GESTELLTE AUFGABE 1:
Prüfen Sie für jede der folgenden Aussagen, ob sie mit dem Textabschnitt übereinstimmt: (a) Den Vorsitz führte Hon-Prof. Dr. Kuderna. (b) Der Kläger ist von Beruf Rechtsanwalt. (c) Der Revision wurde vollständig Folge gegeben. Antworten Sie jeweils mit Ja oder Nein und führen Sie die entscheidenden Worte des Textabschnitts wörtlich an.

TEXTABSCHNITT:
OGH vom 14.03.1990, 9ObA60/90

Kopf

Der Oberste Gerichtshof hat als Revisionsgericht in Arbeits- und Sozialrechtssachen durch den Senatspräsidenten des Obersten Gerichtshofes Hon-Prof.Dr. Kuderna als Vorsitzenden und durch die Hofräte des Obersten Gerichtshofes Dr. Gamerith und Dr. Bauer sowie die fachkundigen Laienrichter Dr. Wolfgang Dorner und Karl Amsz als weitere Richter in der Arbeitsrechtssache der klagenden Partei Johann K***, Kraftfahrer, Innsbruck, Gerhart-Hauptmann-Straße 17 b, vertreten durch Dr. Heinz Mildner, Rechtsanwalt in Innsbruck, wider die beklagten Parteien 1.) W*** & Co Gesellschaft mbH & Co KG, Internationale Transporte, 2.) W*** & Co Gesellschaft mbH, beide Innsbruck, Anton Rauch-Straße 23, beide vertreten durch Dr. Georg Gschnitzer, Rechtsanwalt in Innsbruck, wegen 203.025,63 S brutto und 2.700 S netto sA sowie Ausstellung eines Dienstzeugnisses (Gesamtstreitwert 211.725,63 S sA, Streitwert im Revisionsverfahren 161.075,91 S brutto sA), infolge Revision der klagenden Partei gegen das Urteil des Oberlandesgerichtes Innsbruck als Berufungsgericht in Arbeits- und Sozialrechtssachen vom , GZ 5 Ra 124/89-40, womit infolge Berufung beider Parteien das Urteil des Landesgerichtes Innsbruck als Arbeits- und Sozialgericht vom , GZ 45 Cga 1050/87-33, teilweise bestätigt und teilweise abgeändert wurde, in nichtöffentlicher Sitzung zu Recht erkannt und beschlossen:

Spruch

Der Revision wird teilweise Folge gegeben.

BEREITGESTELLTES MATERIAL:

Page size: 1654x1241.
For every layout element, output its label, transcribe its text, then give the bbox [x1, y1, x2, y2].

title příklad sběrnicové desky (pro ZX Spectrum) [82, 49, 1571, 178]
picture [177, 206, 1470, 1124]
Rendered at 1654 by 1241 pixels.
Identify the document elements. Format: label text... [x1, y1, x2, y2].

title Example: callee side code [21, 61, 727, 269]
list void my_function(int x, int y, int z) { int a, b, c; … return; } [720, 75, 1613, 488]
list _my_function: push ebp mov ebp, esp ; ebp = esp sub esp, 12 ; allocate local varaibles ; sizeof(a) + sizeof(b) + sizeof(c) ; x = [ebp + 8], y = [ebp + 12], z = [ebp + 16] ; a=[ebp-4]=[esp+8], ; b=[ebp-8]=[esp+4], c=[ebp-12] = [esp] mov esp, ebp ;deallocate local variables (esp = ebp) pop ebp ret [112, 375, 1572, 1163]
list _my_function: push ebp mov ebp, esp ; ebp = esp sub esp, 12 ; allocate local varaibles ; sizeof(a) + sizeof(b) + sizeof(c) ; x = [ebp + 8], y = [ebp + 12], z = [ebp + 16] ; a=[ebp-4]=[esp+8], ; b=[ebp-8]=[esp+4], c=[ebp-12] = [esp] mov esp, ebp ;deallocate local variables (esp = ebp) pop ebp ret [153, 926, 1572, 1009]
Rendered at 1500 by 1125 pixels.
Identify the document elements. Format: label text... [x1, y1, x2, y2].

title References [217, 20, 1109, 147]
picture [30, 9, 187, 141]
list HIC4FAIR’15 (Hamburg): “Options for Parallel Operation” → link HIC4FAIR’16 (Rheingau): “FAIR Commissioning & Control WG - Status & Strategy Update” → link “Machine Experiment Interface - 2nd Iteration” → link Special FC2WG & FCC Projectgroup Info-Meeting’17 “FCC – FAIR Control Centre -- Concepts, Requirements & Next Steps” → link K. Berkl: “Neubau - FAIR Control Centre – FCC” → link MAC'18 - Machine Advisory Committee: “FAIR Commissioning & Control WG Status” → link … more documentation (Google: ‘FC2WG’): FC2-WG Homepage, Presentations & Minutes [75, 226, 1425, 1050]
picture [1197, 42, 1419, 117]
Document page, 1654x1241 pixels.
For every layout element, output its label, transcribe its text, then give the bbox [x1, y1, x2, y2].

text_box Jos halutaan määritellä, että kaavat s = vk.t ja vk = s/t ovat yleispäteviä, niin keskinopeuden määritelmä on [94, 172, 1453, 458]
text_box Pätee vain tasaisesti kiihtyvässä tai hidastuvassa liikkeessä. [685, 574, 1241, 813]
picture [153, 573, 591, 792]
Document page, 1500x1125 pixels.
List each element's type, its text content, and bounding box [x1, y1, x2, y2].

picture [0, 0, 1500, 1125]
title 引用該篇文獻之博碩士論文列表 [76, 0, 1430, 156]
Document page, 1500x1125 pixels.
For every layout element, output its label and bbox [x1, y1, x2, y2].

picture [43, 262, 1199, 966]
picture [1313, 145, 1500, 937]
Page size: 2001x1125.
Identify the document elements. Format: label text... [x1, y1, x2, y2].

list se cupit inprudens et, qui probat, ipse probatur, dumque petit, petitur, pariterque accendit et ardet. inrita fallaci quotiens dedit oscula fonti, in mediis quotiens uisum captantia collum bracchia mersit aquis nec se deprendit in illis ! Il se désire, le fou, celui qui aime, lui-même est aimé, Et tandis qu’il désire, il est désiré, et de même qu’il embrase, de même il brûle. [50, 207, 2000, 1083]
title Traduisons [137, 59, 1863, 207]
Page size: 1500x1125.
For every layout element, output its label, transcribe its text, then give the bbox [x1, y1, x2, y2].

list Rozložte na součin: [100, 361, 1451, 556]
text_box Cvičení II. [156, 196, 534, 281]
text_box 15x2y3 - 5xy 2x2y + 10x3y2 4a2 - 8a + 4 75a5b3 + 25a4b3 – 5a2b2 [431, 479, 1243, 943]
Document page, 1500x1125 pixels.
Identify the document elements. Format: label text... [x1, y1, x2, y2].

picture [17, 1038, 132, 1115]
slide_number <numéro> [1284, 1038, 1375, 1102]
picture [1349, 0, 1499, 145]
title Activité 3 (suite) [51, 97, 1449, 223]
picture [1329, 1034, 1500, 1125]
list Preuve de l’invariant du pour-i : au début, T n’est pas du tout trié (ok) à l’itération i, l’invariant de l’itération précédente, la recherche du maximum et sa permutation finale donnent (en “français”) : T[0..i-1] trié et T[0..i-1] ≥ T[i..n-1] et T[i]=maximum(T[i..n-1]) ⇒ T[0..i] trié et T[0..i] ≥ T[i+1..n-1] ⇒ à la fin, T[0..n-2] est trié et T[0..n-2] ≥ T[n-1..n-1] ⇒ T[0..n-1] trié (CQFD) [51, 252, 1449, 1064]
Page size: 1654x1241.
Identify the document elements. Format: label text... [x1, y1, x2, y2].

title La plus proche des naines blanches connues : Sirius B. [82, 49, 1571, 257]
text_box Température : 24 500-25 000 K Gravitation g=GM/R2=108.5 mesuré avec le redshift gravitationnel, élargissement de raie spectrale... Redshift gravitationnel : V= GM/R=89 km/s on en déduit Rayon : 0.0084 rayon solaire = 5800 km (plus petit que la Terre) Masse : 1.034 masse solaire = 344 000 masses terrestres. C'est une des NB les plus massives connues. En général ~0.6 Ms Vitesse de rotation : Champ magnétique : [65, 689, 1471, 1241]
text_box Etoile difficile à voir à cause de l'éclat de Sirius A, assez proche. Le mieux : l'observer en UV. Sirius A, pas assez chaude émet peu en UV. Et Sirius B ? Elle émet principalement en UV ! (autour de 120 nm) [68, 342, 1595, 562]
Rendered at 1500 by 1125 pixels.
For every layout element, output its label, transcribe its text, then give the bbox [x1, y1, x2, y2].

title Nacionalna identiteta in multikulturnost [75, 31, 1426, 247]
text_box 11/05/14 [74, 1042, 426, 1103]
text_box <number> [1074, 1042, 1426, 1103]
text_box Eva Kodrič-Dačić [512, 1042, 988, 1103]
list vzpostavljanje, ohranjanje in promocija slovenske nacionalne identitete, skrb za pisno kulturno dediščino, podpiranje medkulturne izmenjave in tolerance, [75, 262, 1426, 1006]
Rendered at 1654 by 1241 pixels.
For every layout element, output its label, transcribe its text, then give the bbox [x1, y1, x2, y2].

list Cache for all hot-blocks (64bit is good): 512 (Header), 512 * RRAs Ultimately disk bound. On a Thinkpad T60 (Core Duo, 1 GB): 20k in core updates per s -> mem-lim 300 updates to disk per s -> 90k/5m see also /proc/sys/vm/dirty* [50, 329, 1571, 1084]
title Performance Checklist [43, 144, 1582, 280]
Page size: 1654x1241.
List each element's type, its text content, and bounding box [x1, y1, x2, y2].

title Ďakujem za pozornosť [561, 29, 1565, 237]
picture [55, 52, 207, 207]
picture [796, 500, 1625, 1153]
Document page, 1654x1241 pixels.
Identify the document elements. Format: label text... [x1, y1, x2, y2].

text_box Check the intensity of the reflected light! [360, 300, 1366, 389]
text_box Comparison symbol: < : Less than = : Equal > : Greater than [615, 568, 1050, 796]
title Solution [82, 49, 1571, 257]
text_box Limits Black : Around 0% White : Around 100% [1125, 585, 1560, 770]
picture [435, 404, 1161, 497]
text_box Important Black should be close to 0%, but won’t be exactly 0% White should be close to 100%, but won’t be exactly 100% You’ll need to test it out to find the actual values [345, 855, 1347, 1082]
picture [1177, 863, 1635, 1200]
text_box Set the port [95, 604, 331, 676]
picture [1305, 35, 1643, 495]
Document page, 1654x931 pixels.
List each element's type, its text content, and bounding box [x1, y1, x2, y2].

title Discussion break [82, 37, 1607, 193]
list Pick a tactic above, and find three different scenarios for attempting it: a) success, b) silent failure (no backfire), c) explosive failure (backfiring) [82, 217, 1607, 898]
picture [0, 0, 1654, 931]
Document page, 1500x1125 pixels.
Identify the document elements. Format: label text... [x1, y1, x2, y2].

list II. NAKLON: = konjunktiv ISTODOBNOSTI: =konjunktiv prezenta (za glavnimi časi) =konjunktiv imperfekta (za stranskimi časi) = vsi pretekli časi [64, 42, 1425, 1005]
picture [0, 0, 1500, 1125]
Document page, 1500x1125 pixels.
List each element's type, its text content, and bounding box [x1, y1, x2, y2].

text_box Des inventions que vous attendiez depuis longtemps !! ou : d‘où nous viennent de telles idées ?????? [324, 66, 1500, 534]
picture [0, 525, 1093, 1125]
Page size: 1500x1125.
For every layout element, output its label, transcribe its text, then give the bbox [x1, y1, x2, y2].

GESTELLTE AUFGABE 2:
Geben Sie Zeilen der Auflistung unverändert wieder. Beginnen Sie bei der Zeile, die „Document page, 1654x931 pixels.“ enthält, und hören Sie nach der letzten Zeile der Auflistung auf.

ENDERGEBNIS 1:
(a) Ja: „Senatspräsidenten des Obersten Gerichtshofes Hon-Prof.Dr. Kuderna als Vorsitzenden“
(b) Nein: „Johann K***, Kraftfahrer“
(c) Nein: „Der Revision wird teilweise Folge gegeben.“

ENDERGEBNIS 2:
Document page, 1654x931 pixels.
List each element's type, its text content, and bounding box [x1, y1, x2, y2].

title Discussion break [82, 37, 1607, 193]
list Pick a tactic above, and find three different scenarios for attempting it: a) success, b) silent failure (no backfire), c) explosive failure (backfiring) [82, 217, 1607, 898]
picture [0, 0, 1654, 931]
Document page, 1500x1125 pixels.
Identify the document elements. Format: label text... [x1, y1, x2, y2].

list II. NAKLON: = konjunktiv ISTODOBNOSTI: =konjunktiv prezenta (za glavnimi časi) =konjunktiv imperfekta (za stranskimi časi) = vsi pretekli časi [64, 42, 1425, 1005]
picture [0, 0, 1500, 1125]
Document page, 1500x1125 pixels.
List each element's type, its text content, and bounding box [x1, y1, x2, y2].

text_box Des inventions que vous attendiez depuis longtemps !! ou : d‘où nous viennent de telles idées ?????? [324, 66, 1500, 534]
picture [0, 525, 1093, 1125]
Page size: 1500x1125.
For every layout element, output its label, transcribe its text, then give the bbox [x1, y1, x2, y2].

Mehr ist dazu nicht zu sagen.